ACTIONS TO TAKE:
1. List every proper name that appears in the excerpt about the shooting.
2. Using the excerpt about the shooting, decide whether each statement is accurate. Answer yes or no and quote the words that settle it.
(a) The victim was taken to Hennepin County Medical Center.
(b) Someone has been arrested in connection with the shooting.
(c) A belt was used as a tourniquet.
3. From the excerpt about the shooting, write out the stretch from "A neighbor, who" through "in stable condition." word for word.

EXCERPT PROVIDED:
--*--

A neighbor, who asked not to be identified, heard the shots. She rushed to her front door and saw a figure lying in the grass. "He was bleeding quite profusely from the knee," she says. "He was conscious but very weak, very pale. There was quite a bit of blood and some of his friends were standing around. We used a T-shirt as a tourniquet." The victim was taken to Hennepin County Medical Center, where he remains in stable condition.

"We're not prepared to say that the 2-1 Click is involved, simply because we haven't identified or interviewed the perpetrator," Capt. Jacobs says. "Until we do that, the exact motive isn't clear." No one has yet been arrested in connection with the shooting. One theory, neighbors say, is that the fight began when one of the teens ran over another's bicycle with his car.

--*--

Stored data entries:
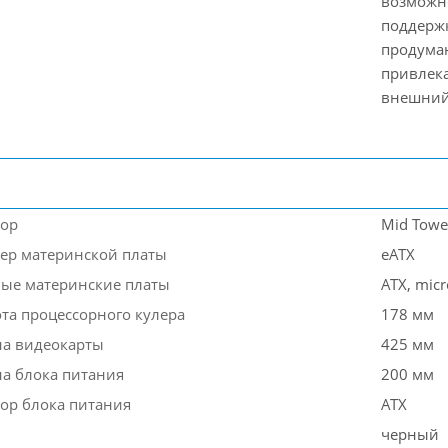
возможн
поддерж
продума
привлека
внешний 
тор
Mid Towe
мер материнской платы
eATX
ые материнские платы
ATX, micr
ота процессорного кулера
178 мм
на видеокарты
425 мм
на блока питания
200 мм
ор блока питания
ATX
черный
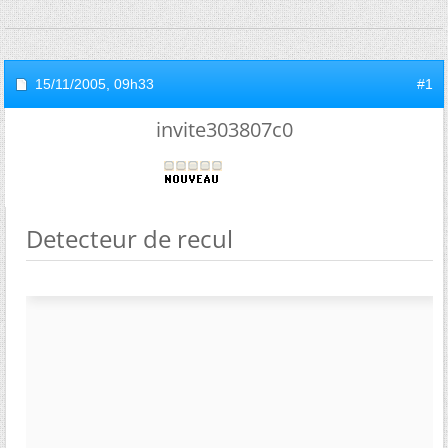
15/11/2005,
09h33
#1
invite303807c0
Detecteur de recul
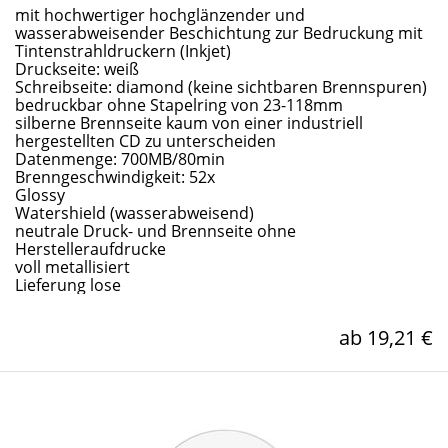
mit hochwertiger hochglänzender und
wasserabweisender Beschichtung zur Bedruckung mit
Tintenstrahldruckern (Inkjet)
Druckseite: weiß
Schreibseite: diamond (keine sichtbaren Brennspuren)
bedruckbar ohne Stapelring von 23-118mm
silberne Brennseite kaum von einer industriell
hergestellten CD zu unterscheiden
Datenmenge: 700MB/80min
Brenngeschwindigkeit: 52x
Glossy
Watershield (wasserabweisend)
neutrale Druck- und Brennseite ohne
Herstelleraufdrucke
voll metallisiert
Lieferung lose
ab 19,21 €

--*--

SOLUTIONS BY TASK:
1.
Hennepin County Medical Center
2-1 Click
Capt. Jacobs

2.
(a) Yes: "The victim was taken to Hennepin County Medical Center, where he remains in stable condition."
(b) No: "No one has yet been arrested in connection with the shooting."
(c) No: "We used a T-shirt as a tourniquet."

3.
A neighbor, who asked not to be identified, heard the shots. She rushed to her front door and saw a figure lying in the grass. "He was bleeding quite profusely from the knee," she says. "He was conscious but very weak, very pale. There was quite a bit of blood and some of his friends were standing around. We used a T-shirt as a tourniquet." The victim was taken to Hennepin County Medical Center, where he remains in stable condition.